• [Extrait du document]
C’est donc un artiste hors du commun dont l’une de pièces est interprétée ce soir.

2) La pièce est très personnelle

Pirandello s’inspire pour Vêtir ceux qui sont nus de thèmes dont il est familier : les limites du journalisme, qui par manque de temps et/ou de moyens est contraint de construire un récit vraisemblable plus que réel, de la difficulté de vivre, de se connaître, de connaître les autres ne serait-ce qu’un peu et aussi de l’émergence de la maladie psychiatrique chez un être aimé, une situation qu’il a vécue de l’intérieur et parvient à rendre avec beaucoup de justesse. Un mouvement de balancier s’amorce entre raison et délire tout en continuant de laisser entrevoir la personnalité du proche affecté et sa sensibilité.

L’essentiel de l’intrigue se déroule ici avant même que ne commence la pièce et nous assistons à un exercice de reconstruction a posteriori, d’appropriation de ces moments passés pour parvenir à en comprendre le sens, la vérité profonde. La mémoire, tantôt fiable, tantôt faible, est une alliée autant qu’une ennemie, c’est par la confrontation des points de vue et des versions, que se fait jour devant nos yeux la réalité, sans cesse plus complexe, sous-tendue par les intentions, les faux-semblants, les erreurs, les passions, les errements.

Ersilia Drei, au centre de toutes les autres histoires, a tenté de mettre fin à ses jours en avalant du poison après avoir été renvoyée de son poste de gouvernante.

Les secours l’ont emmenée à temps à l’hôpital pour lui permettre de survivre et elle a confié, dans un moment d’égarement, son histoire à un journaliste qui la publie avec force détails et émeut la ville entière par le récit qu’il en fait.

Ludovico Nota, écrivain de renommée internationale, ému par l’article, décide d’aller recueillir Ersilia à sa sortie de l’hôpital et de lui offrir l’hospitalité puisqu’elle est désormais totalement démunie et livrée à elle-même.

C’est autour de ces faits apparemment simples que se noue peu à peu l’intrigue et qu’apparaissent les vrais visages de chacun des personnages. De réplique en réplique, le spectateur défait ses certitudes du début et peint lui-même le tableau d’une humanité complexe, dont les ressorts semblent presque infinis et face à laquelle les concepts pourtant simples de bon et de mauvais semblent inadaptés tant l’enchevêtrement des évènements mêle ces deux aspects à chacune de leurs vies.

• [Jeu de données]
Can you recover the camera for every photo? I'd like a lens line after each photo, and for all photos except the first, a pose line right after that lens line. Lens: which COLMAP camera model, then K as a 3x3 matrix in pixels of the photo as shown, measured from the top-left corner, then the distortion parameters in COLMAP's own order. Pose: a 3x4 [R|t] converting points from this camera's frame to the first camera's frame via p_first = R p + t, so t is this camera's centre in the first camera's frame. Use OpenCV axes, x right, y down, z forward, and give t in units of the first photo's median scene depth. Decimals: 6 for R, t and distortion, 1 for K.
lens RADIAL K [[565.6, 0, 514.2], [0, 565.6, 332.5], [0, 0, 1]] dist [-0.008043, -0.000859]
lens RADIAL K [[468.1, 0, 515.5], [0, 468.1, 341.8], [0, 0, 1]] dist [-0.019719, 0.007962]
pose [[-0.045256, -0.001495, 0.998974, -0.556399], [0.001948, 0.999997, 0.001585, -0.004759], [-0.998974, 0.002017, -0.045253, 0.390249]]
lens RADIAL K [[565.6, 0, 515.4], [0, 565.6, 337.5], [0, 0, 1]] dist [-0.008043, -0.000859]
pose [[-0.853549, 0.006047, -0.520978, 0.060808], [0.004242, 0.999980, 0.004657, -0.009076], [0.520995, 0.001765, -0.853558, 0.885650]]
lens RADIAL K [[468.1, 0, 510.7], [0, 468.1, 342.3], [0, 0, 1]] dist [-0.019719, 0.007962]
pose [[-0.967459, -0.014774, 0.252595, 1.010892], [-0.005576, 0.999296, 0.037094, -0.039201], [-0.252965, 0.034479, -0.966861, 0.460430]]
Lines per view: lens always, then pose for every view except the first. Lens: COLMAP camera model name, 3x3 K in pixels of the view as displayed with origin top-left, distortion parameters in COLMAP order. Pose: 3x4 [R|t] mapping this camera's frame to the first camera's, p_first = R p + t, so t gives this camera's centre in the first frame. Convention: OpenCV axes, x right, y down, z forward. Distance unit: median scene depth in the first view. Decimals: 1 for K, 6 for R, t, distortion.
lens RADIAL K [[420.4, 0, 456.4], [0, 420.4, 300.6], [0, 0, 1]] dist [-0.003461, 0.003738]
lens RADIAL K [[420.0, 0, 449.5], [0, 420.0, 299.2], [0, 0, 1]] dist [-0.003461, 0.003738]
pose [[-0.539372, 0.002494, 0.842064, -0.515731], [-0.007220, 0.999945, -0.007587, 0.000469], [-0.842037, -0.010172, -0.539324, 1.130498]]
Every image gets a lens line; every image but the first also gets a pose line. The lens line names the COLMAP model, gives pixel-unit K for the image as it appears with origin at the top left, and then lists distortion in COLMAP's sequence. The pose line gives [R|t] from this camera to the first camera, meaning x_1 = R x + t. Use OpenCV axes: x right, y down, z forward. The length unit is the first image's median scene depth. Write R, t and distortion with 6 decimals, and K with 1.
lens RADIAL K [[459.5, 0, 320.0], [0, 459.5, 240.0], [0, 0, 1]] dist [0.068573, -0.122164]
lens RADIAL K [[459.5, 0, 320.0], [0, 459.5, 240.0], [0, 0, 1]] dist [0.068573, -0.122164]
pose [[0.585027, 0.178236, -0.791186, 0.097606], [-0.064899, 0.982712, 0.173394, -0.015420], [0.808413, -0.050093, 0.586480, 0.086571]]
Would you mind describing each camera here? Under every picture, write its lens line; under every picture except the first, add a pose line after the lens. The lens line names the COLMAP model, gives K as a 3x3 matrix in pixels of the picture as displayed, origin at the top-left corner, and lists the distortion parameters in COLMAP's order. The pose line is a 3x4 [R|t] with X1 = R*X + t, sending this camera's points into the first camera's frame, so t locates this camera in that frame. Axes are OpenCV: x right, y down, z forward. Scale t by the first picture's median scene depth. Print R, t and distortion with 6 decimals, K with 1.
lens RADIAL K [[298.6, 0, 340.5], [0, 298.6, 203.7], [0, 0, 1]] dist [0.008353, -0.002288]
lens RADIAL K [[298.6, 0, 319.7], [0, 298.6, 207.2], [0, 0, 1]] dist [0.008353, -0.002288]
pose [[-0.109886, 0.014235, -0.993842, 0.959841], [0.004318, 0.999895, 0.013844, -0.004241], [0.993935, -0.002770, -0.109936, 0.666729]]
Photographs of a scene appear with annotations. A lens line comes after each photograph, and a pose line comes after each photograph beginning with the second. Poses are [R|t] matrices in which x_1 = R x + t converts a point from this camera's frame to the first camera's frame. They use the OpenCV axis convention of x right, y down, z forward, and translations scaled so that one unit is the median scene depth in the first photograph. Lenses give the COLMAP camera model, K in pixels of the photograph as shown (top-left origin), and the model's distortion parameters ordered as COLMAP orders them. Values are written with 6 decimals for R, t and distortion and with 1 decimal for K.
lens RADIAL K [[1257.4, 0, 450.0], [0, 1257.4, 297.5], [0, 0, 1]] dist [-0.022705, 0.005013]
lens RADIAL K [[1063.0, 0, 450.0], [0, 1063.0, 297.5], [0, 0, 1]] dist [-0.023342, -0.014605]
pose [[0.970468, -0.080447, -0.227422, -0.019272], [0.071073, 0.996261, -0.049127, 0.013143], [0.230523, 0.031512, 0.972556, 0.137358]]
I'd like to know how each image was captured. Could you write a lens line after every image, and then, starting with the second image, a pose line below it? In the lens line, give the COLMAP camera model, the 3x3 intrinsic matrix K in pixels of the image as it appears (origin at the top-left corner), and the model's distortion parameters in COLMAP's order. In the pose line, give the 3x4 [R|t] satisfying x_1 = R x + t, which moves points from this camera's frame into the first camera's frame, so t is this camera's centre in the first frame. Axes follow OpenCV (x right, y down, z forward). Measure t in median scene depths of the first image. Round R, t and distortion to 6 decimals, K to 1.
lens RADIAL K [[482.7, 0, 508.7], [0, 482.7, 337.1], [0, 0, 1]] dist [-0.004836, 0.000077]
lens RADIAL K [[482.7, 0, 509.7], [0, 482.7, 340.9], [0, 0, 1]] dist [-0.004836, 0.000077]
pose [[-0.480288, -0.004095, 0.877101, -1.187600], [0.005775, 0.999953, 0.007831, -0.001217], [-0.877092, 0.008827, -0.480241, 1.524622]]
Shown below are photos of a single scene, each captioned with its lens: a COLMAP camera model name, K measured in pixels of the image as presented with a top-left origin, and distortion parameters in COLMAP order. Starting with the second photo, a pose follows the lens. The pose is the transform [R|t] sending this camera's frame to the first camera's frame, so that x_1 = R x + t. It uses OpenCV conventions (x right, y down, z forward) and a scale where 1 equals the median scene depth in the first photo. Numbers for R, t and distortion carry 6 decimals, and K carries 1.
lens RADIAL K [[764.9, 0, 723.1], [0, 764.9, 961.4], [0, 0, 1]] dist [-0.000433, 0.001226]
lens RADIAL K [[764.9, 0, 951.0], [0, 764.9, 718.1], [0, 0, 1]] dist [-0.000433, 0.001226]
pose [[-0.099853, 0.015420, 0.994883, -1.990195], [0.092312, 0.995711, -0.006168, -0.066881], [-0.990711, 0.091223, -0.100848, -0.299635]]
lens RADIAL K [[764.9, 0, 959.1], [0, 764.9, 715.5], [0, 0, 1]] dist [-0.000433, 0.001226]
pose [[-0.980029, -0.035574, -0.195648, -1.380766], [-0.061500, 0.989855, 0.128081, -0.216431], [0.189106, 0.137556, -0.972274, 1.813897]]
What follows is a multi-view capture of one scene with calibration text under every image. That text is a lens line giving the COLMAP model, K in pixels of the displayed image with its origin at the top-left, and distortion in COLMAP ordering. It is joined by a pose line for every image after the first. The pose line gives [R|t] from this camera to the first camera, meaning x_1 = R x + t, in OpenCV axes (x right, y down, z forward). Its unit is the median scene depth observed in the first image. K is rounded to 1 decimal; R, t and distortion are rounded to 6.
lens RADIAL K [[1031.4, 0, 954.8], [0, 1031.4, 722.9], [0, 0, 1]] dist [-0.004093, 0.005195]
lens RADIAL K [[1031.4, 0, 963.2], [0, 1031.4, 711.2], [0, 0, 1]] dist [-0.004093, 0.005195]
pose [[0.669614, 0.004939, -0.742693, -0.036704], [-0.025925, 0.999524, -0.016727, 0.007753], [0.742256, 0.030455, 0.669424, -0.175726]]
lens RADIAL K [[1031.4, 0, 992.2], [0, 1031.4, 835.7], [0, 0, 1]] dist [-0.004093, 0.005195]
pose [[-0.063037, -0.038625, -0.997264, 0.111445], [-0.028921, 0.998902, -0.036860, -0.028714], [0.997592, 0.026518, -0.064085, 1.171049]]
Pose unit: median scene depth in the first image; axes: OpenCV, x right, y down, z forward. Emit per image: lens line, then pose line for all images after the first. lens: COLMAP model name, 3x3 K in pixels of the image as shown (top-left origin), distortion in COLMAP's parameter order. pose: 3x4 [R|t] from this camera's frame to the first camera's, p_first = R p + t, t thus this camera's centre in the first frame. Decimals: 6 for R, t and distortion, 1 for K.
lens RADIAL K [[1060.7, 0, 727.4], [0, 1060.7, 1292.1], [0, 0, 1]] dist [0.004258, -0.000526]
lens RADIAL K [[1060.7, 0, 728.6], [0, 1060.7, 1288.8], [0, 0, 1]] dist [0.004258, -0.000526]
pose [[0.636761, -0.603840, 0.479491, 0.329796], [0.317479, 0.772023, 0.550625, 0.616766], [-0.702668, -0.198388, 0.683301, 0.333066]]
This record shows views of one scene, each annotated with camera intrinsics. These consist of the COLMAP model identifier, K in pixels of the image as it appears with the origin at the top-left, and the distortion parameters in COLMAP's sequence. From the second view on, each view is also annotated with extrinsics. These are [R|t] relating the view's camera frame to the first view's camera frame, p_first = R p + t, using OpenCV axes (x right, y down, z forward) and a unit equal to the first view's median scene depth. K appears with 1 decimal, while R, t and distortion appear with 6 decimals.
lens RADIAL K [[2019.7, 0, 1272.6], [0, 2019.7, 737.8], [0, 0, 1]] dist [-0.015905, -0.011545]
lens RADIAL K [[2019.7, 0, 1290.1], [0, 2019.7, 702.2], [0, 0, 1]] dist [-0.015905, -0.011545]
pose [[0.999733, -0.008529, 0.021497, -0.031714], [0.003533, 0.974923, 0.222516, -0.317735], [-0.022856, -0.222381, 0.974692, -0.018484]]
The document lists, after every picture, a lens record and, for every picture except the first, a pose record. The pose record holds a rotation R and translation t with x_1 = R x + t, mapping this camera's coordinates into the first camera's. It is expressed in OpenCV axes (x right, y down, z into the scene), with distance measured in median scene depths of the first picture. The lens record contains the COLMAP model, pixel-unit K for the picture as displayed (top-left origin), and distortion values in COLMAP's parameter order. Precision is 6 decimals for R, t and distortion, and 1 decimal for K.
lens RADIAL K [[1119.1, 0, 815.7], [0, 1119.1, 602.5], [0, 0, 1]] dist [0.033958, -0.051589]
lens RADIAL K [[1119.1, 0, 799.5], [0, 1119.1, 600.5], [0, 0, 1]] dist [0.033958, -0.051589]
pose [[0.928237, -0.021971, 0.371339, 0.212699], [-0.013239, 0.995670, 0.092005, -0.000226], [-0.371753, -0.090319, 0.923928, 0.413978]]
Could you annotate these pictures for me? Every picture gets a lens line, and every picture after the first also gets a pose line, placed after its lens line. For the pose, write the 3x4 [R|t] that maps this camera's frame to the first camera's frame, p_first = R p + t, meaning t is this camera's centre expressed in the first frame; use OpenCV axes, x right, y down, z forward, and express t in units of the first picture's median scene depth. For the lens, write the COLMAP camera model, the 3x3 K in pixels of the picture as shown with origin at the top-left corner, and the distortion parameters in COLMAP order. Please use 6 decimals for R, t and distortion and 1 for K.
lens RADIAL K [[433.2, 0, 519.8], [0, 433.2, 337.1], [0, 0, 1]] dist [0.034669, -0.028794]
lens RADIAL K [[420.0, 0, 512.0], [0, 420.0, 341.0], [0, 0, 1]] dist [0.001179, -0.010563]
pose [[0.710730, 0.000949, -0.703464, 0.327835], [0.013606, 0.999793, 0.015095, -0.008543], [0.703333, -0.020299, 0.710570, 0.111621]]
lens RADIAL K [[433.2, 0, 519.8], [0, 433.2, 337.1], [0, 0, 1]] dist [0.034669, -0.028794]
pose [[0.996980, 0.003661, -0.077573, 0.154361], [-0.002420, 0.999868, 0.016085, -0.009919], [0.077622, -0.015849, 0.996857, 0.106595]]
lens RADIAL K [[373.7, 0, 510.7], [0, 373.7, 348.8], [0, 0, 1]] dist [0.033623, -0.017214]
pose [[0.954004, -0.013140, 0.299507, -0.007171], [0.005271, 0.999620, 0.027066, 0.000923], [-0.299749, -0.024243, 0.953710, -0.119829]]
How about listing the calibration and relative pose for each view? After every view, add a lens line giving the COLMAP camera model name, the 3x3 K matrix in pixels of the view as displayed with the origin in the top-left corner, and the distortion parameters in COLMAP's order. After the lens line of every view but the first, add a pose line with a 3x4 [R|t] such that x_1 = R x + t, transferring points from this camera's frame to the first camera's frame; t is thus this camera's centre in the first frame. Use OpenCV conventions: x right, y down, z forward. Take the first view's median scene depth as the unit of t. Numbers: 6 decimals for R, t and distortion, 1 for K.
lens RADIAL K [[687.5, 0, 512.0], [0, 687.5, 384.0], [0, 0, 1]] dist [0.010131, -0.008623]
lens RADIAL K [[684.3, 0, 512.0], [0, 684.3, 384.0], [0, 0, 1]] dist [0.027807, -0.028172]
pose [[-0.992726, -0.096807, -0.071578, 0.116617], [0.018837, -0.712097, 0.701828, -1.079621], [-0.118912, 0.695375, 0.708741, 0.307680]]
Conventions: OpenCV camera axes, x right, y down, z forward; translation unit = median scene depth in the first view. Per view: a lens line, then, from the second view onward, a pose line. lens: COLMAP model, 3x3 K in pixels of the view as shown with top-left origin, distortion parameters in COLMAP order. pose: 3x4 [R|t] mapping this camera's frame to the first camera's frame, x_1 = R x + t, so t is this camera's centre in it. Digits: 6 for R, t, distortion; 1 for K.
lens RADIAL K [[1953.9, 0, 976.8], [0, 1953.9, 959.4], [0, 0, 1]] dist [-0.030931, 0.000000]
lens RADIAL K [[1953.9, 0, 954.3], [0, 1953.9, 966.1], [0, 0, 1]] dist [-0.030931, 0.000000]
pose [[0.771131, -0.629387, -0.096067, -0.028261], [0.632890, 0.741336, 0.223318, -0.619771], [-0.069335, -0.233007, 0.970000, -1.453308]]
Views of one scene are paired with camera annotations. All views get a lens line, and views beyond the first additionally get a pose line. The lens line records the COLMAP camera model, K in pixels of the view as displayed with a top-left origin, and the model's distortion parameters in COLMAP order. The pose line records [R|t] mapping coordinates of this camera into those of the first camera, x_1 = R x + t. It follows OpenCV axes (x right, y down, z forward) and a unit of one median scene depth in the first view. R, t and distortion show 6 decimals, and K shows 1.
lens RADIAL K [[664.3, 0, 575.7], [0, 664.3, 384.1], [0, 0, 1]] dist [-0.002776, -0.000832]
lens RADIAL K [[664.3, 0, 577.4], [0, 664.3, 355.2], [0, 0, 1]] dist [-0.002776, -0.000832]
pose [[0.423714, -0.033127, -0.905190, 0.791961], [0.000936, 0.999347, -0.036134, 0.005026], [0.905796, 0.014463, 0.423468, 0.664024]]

• [Consigne]
Répondez aux questions ci-dessous sur l'extrait consacré à la pièce de Pirandello, en numérotant vos réponses de la même façon.
1. Quel poste Ersilia Drei occupait-elle avant d'être renvoyée ?
2. À qui a-t-elle confié son histoire ?
3. Quelle est la profession de Ludovico Nota ?
La liste ne joue aucun rôle ici.

• [Réponse à la consigne]
1. Elle était gouvernante.
2. Elle l'a confiée à un journaliste.
3. C'est un écrivain de renommée internationale.